GOAL OF THE EXERCISE:
Make an exact copy of the records below, excluding images.

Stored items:
*** Begin section ***
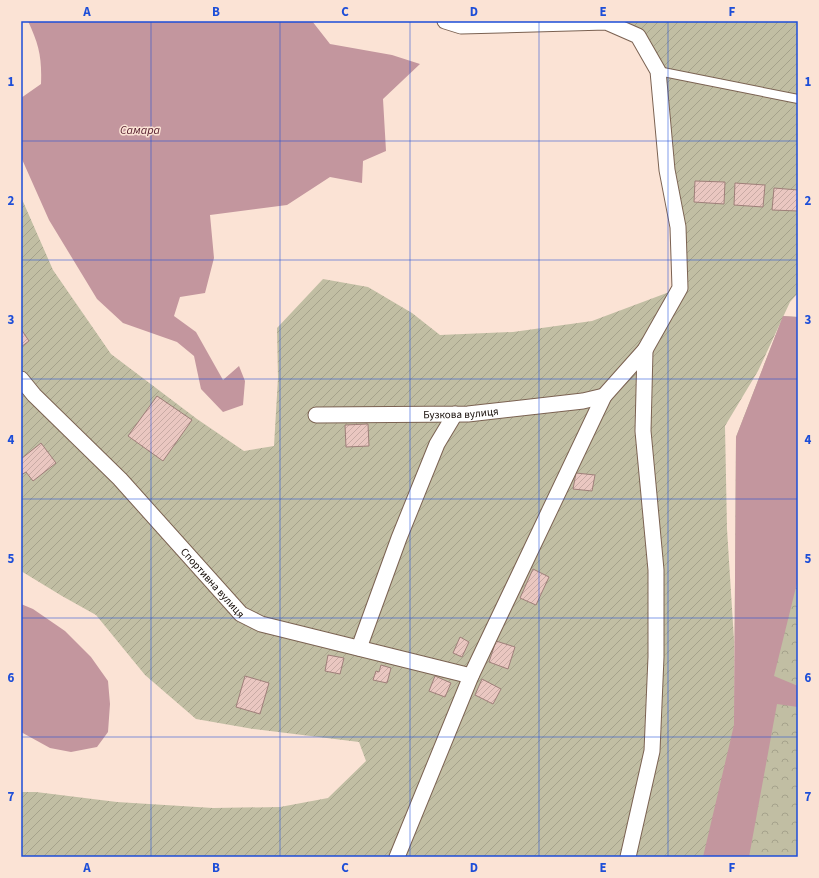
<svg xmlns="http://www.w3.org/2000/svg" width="819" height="878" font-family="'Source Sans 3',sans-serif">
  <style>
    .forest { fill: url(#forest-crowns) }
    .garden { fill: url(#garden-furrows) }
    .water { fill: #c3969e }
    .building { fill: url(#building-hatch); stroke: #9e7f79 }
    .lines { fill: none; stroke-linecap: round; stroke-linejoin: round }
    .lane-casing { stroke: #7b6252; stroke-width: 10 }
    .street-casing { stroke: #7b6252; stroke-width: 17 }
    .lane { stroke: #fff; stroke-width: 8 }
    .street { stroke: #fff; stroke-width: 15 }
    .grid { fill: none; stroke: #1d4ed8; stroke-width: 1; stroke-opacity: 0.55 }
    .labels { text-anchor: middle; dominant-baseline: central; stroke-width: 3; stroke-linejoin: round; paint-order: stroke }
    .street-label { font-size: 11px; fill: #130a05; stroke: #fbe3d5 }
    .water-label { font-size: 12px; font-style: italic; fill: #551d2d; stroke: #fbe3d5 }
    .neatline { fill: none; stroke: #1d4ed8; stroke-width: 1.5 }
    .grid-label { font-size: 13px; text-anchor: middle; font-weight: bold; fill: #1d4ed8 }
  </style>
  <defs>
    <pattern id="forest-crowns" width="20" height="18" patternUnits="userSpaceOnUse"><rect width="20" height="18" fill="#c1bea3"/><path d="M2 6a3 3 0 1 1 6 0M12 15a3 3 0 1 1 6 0" fill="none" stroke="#a5a28b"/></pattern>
    <pattern id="garden-furrows" width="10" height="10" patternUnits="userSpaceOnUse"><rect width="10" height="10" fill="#c1bea3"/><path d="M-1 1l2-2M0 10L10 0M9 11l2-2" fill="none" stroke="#a5a28b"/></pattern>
    <pattern id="building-hatch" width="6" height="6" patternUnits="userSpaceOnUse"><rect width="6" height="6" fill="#eac7c1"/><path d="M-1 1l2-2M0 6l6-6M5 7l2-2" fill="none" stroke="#c8aaa4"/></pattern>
  </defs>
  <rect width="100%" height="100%" fill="#fbe3d5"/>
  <path class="forest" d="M783,316L798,317V857H703L734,725L736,437Z"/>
  <path class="garden" d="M445,21H798V293L790,302L758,371L725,426L727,529L734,640V748L712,857H21V792H36L117,802L213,808L280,807L328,798L366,761L359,742L253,729L196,719L145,675L96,615L62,596L21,571V197L53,270L111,354L197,419L244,451L274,446L278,378L277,328L323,279L368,287L412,313L440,335L513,332L592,321L680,288L658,71L638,36L606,22Z"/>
  <path class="water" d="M28,21H312L330,44L392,55L420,64L383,99L386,151L363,161L362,183L330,177L287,205L210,215L214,258L205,293L180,297L174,316L196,332L223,380L239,366L245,381L243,405L223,412L201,389L194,356L177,342L123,323L97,299L49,220L21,157V98L41,84C42,57 39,45 28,21Z
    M783,316L798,317V579L774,676L798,686V707L777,704L749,857H703L734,725L736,437Z
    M21,604L33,609L65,631L91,657L108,681L110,704L108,732L97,747L71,752L50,748L21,732Z"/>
  <path class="building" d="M695,181L725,182L724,204L694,202Z
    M735,183L765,185L763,207L734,205Z
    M774,188L798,190V211L772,210Z
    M21,329L29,341L21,347Z
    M157,396L192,420L163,461L128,436Z
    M368,424L369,446L346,447L345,425Z
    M41,443L56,463L33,481L26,472L21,475V459Z
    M576,473L595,475L592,491L573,489Z
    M533,569L549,577L536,605L520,598Z
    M460,637L469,642L462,657L453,653Z
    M496,641L515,647L508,669L489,662Z
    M328,655L344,658L340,674L325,671Z
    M381,665L391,668L387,683L373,680L376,671L379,672Z
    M245,676L269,683L260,714L236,707Z
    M435,676L451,683L445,697L429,691Z
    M482,679L501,689L493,704L475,695Z"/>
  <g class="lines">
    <defs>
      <path id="lane" d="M658,71L798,99"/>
      <g id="street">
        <path id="s1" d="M21,379L34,395L120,479L241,614L261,624L471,676"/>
        <path id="s2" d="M316,415L468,414L583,401L604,396"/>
        <path d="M359,648L399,538L437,444L455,414"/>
        <path d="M397,857L471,676L604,396L645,350L680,288L678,227L667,170L658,71L638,36L606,22L461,26L445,21"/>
        <path d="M628,857L652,751L656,657V570L643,431L645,350"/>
      </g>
    </defs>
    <use href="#lane" class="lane-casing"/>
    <use href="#street" class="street-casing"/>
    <use href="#lane" class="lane"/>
    <use href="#street" class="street"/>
  </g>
  <path class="grid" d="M151,21V857M280,21V857M410,21V857M539,21V857M668,21V857M21,141H798M21,260H798M21,379H798M21,499H798M21,618H798M21,737H798"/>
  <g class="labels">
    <g class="street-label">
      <text stroke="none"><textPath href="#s2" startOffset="145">Бузкова вулиця</textPath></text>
      <text stroke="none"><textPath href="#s1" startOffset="280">Спортивна вулиця</textPath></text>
    </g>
    <g class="water-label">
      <text x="140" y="130">Самара</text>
    </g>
  </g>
  <rect width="819" height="878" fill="none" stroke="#fbe3d5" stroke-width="44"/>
  <rect x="22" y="22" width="775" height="834" class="neatline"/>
  <g class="grid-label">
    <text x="87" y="16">A</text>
    <text x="216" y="16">B</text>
    <text x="345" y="16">C</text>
    <text x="474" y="16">D</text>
    <text x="603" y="16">E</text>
    <text x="732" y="16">F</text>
    <text x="11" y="86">1</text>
    <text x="808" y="86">1</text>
    <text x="11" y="205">2</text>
    <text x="808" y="205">2</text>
    <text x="11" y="324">3</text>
    <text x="808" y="324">3</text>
    <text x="11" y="444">4</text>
    <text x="808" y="444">4</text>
    <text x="11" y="563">5</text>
    <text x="808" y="563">5</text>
    <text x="11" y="682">6</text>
    <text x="808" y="682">6</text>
    <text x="11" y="801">7</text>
    <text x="808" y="801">7</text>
    <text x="87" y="872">A</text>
    <text x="216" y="872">B</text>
    <text x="345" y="872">C</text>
    <text x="474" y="872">D</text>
    <text x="603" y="872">E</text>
    <text x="732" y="872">F</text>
  </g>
</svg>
*** End section ***
EXERCISE OUTPUT:
<svg xmlns="http://www.w3.org/2000/svg" width="819" height="878" font-family="'Source Sans 3',sans-serif">
  <style>
    .forest { fill: url(#forest-crowns) }
    .garden { fill: url(#garden-furrows) }
    .water { fill: #c3969e }
    .building { fill: url(#building-hatch); stroke: #9e7f79 }
    .lines { fill: none; stroke-linecap: round; stroke-linejoin: round }
    .lane-casing { stroke: #7b6252; stroke-width: 10 }
    .street-casing { stroke: #7b6252; stroke-width: 17 }
    .lane { stroke: #fff; stroke-width: 8 }
    .street { stroke: #fff; stroke-width: 15 }
    .grid { fill: none; stroke: #1d4ed8; stroke-width: 1; stroke-opacity: 0.55 }
    .labels { text-anchor: middle; dominant-baseline: central; stroke-width: 3; stroke-linejoin: round; paint-order: stroke }
    .street-label { font-size: 11px; fill: #130a05; stroke: #fbe3d5 }
    .water-label { font-size: 12px; font-style: italic; fill: #551d2d; stroke: #fbe3d5 }
    .neatline { fill: none; stroke: #1d4ed8; stroke-width: 1.5 }
    .grid-label { font-size: 13px; text-anchor: middle; font-weight: bold; fill: #1d4ed8 }
  </style>
  <defs>
    <pattern id="forest-crowns" width="20" height="18" patternUnits="userSpaceOnUse"><rect width="20" height="18" fill="#c1bea3"/><path d="M2 6a3 3 0 1 1 6 0M12 15a3 3 0 1 1 6 0" fill="none" stroke="#a5a28b"/></pattern>
    <pattern id="garden-furrows" width="10" height="10" patternUnits="userSpaceOnUse"><rect width="10" height="10" fill="#c1bea3"/><path d="M-1 1l2-2M0 10L10 0M9 11l2-2" fill="none" stroke="#a5a28b"/></pattern>
    <pattern id="building-hatch" width="6" height="6" patternUnits="userSpaceOnUse"><rect width="6" height="6" fill="#eac7c1"/><path d="M-1 1l2-2M0 6l6-6M5 7l2-2" fill="none" stroke="#c8aaa4"/></pattern>
  </defs>
  <rect width="100%" height="100%" fill="#fbe3d5"/>
  <path class="forest" d="M783,316L798,317V857H703L734,725L736,437Z"/>
  <path class="garden" d="M445,21H798V293L790,302L758,371L725,426L727,529L734,640V748L712,857H21V792H36L117,802L213,808L280,807L328,798L366,761L359,742L253,729L196,719L145,675L96,615L62,596L21,571V197L53,270L111,354L197,419L244,451L274,446L278,378L277,328L323,279L368,287L412,313L440,335L513,332L592,321L680,288L658,71L638,36L606,22Z"/>
  <path class="water" d="M28,21H312L330,44L392,55L420,64L383,99L386,151L363,161L362,183L330,177L287,205L210,215L214,258L205,293L180,297L174,316L196,332L223,380L239,366L245,381L243,405L223,412L201,389L194,356L177,342L123,323L97,299L49,220L21,157V98L41,84C42,57 39,45 28,21Z
    M783,316L798,317V579L774,676L798,686V707L777,704L749,857H703L734,725L736,437Z
    M21,604L33,609L65,631L91,657L108,681L110,704L108,732L97,747L71,752L50,748L21,732Z"/>
  <path class="building" d="M695,181L725,182L724,204L694,202Z
    M735,183L765,185L763,207L734,205Z
    M774,188L798,190V211L772,210Z
    M21,329L29,341L21,347Z
    M157,396L192,420L163,461L128,436Z
    M368,424L369,446L346,447L345,425Z
    M41,443L56,463L33,481L26,472L21,475V459Z
    M576,473L595,475L592,491L573,489Z
    M533,569L549,577L536,605L520,598Z
    M460,637L469,642L462,657L453,653Z
    M496,641L515,647L508,669L489,662Z
    M328,655L344,658L340,674L325,671Z
    M381,665L391,668L387,683L373,680L376,671L379,672Z
    M245,676L269,683L260,714L236,707Z
    M435,676L451,683L445,697L429,691Z
    M482,679L501,689L493,704L475,695Z"/>
  <g class="lines">
    <defs>
      <path id="lane" d="M658,71L798,99"/>
      <g id="street">
        <path id="s1" d="M21,379L34,395L120,479L241,614L261,624L471,676"/>
        <path id="s2" d="M316,415L468,414L583,401L604,396"/>
        <path d="M359,648L399,538L437,444L455,414"/>
        <path d="M397,857L471,676L604,396L645,350L680,288L678,227L667,170L658,71L638,36L606,22L461,26L445,21"/>
        <path d="M628,857L652,751L656,657V570L643,431L645,350"/>
      </g>
    </defs>
    <use href="#lane" class="lane-casing"/>
    <use href="#street" class="street-casing"/>
    <use href="#lane" class="lane"/>
    <use href="#street" class="street"/>
  </g>
  <path class="grid" d="M151,21V857M280,21V857M410,21V857M539,21V857M668,21V857M21,141H798M21,260H798M21,379H798M21,499H798M21,618H798M21,737H798"/>
  <g class="labels">
    <g class="street-label">
      <text stroke="none"><textPath href="#s2" startOffset="145">Бузкова вулиця</textPath></text>
      <text stroke="none"><textPath href="#s1" startOffset="280">Спортивна вулиця</textPath></text>
    </g>
    <g class="water-label">
      <text x="140" y="130">Самара</text>
    </g>
  </g>
  <rect width="819" height="878" fill="none" stroke="#fbe3d5" stroke-width="44"/>
  <rect x="22" y="22" width="775" height="834" class="neatline"/>
  <g class="grid-label">
    <text x="87" y="16">A</text>
    <text x="216" y="16">B</text>
    <text x="345" y="16">C</text>
    <text x="474" y="16">D</text>
    <text x="603" y="16">E</text>
    <text x="732" y="16">F</text>
    <text x="11" y="86">1</text>
    <text x="808" y="86">1</text>
    <text x="11" y="205">2</text>
    <text x="808" y="205">2</text>
    <text x="11" y="324">3</text>
    <text x="808" y="324">3</text>
    <text x="11" y="444">4</text>
    <text x="808" y="444">4</text>
    <text x="11" y="563">5</text>
    <text x="808" y="563">5</text>
    <text x="11" y="682">6</text>
    <text x="808" y="682">6</text>
    <text x="11" y="801">7</text>
    <text x="808" y="801">7</text>
    <text x="87" y="872">A</text>
    <text x="216" y="872">B</text>
    <text x="345" y="872">C</text>
    <text x="474" y="872">D</text>
    <text x="603" y="872">E</text>
    <text x="732" y="872">F</text>
  </g>
</svg>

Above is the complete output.